Japan’s biggest box office hit of 2016, Your Name, finally made it to Salt Lake City and I had a chance to check it out.
This metaphysical fantasy romance tells the story of two Japanese high school students–Taki, a male student who lives in Tokyo, and Mitsuha, a female student who lives in a small town outside of Tokyo named Itomori. The two are peacefully living the lives and traditions of their respective cities and families until one fateful morning when they inexplicably switch places for a day (think Freaky Friday). This strange and unsettling spirit swapping keeps happening every few days. It’s novel but unnerving, because when they have traded places, their brains don’t remember what happened during their respective absences.
Ultimately, they learn to adapt to it by leaving each other messages and notes in their cell phones and even by writing on their bodies to communicate with each other. As their communication grows, so do their feelings for each other–even though the swapping makes it unclear if they will ever be able to meet face to face. Looming in the background of it all is a giant comet which in one way is bringing the couple together, but it is also a dangerous, fateful force that could separate them forever.

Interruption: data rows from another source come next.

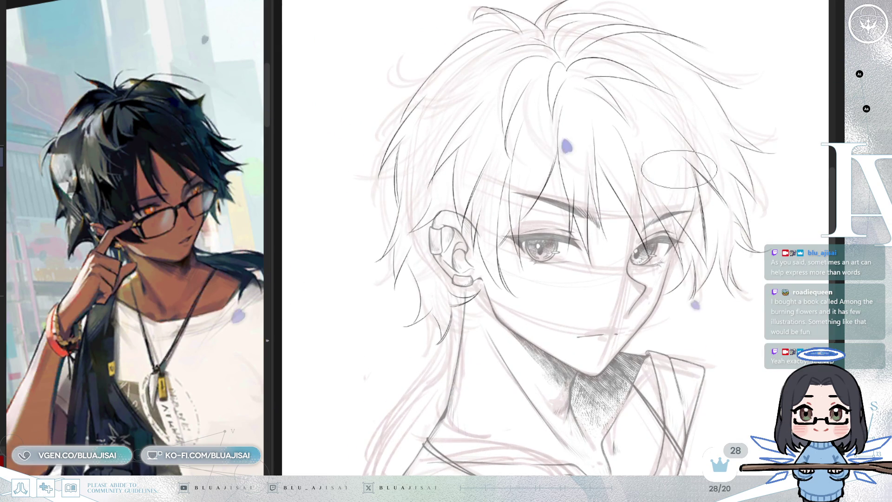
scroll(707, 156, "up", 2)
left_click_drag(706, 162, 732, 108)
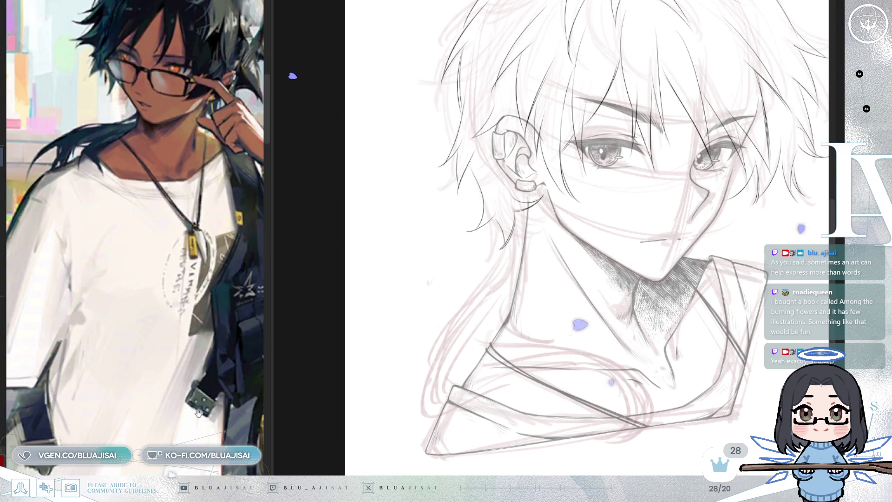
left_click_drag(614, 259, 551, 223)
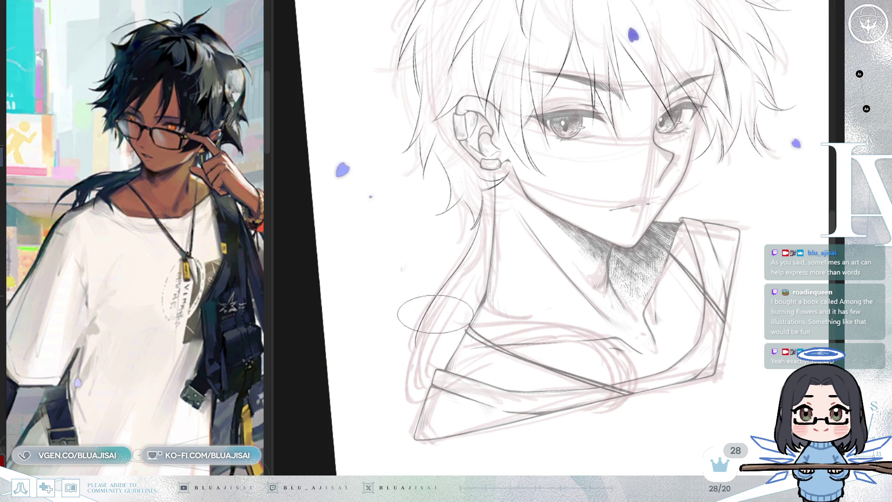
left_click_drag(446, 271, 418, 348)
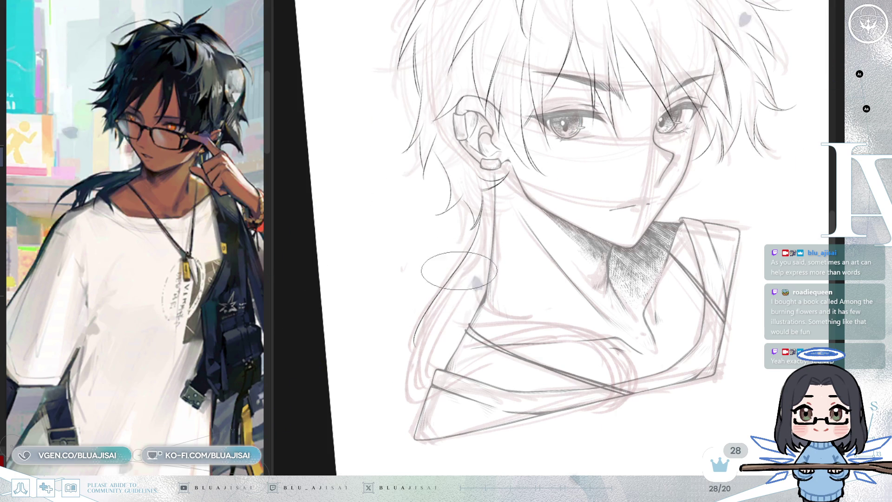
left_click_drag(465, 231, 417, 343)
Remove the doubled neck stroke and add a thin curved strand left of the neck.
key("ctrl+z")
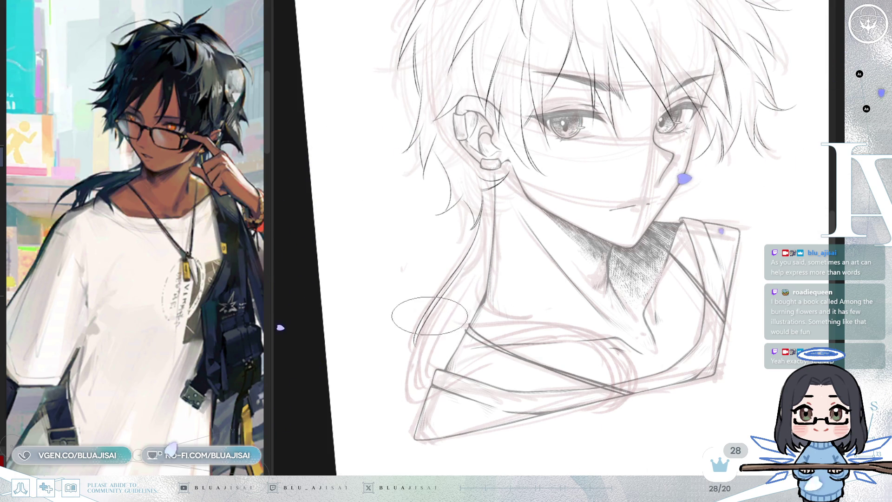
left_click_drag(513, 264, 489, 275)
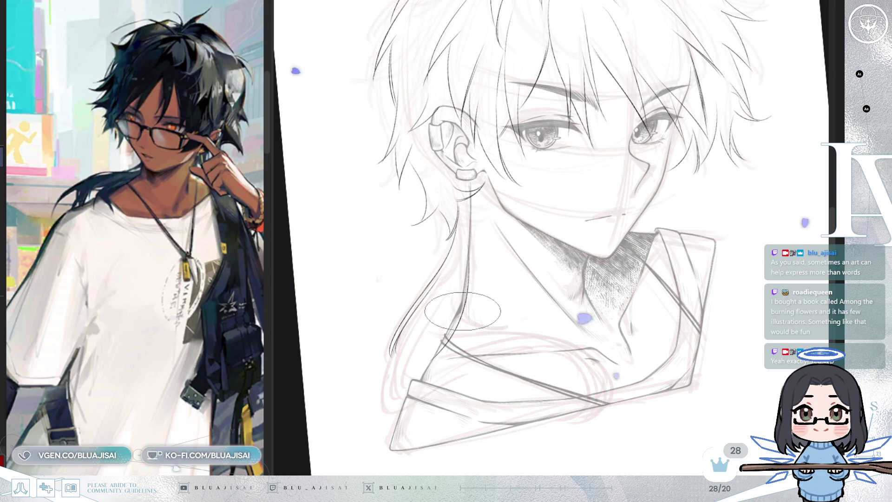
left_click_drag(440, 291, 447, 373)
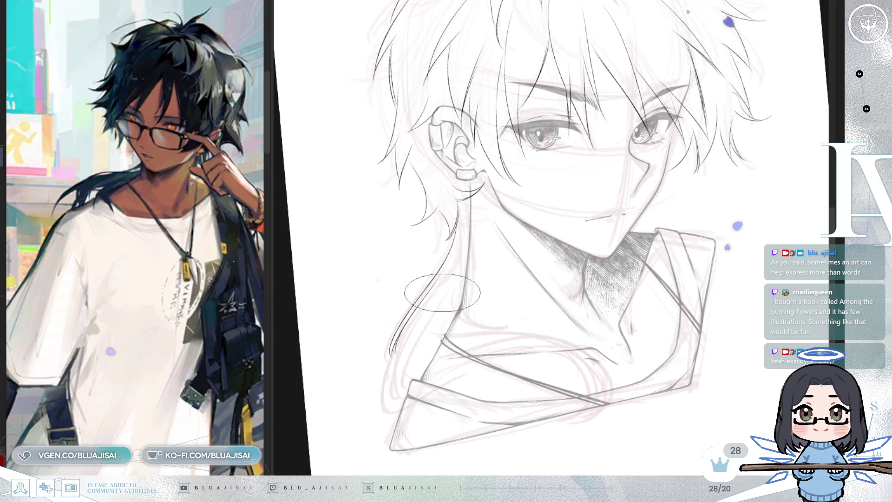
Redraw the dark hair contour as one long stroke down the neck, plus a shoulder stroke.
key("h")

The story is far fetched, yet it works, mostly due to the incredible visual treats that are on every frame of the film. Director and self-taught animator Makoto Shinkai and team have created an animated Japan that is based in realism but enhanced with a distinctive, impressionistic beauty. I loved both the animation of the metropolis of Tokyo and the country living of Itomori. And some of my favorite visuals were those of the night sky with the comet and stars swirling stunningly overhead.At certain points of the film, I wondered if I was watching an anime version of James Cameron’s Titanic, another romance set amidst a fateful occurence, but the soaring visuals and satisfying conclusions made me abandon the comparison. Your Name is a crazy fantasy that provided a very satisfying film going experience for this animation fan and hopeless romantic.
I highly recommend seeing this film on the big screen. Make sure to check out the Your Name website for the film’s current U.S. release schedule. In my market, two versions were playing–one in Japanese with English subtitles and the other with an English dub. I saw the Japanese version with English subtitles and loved it.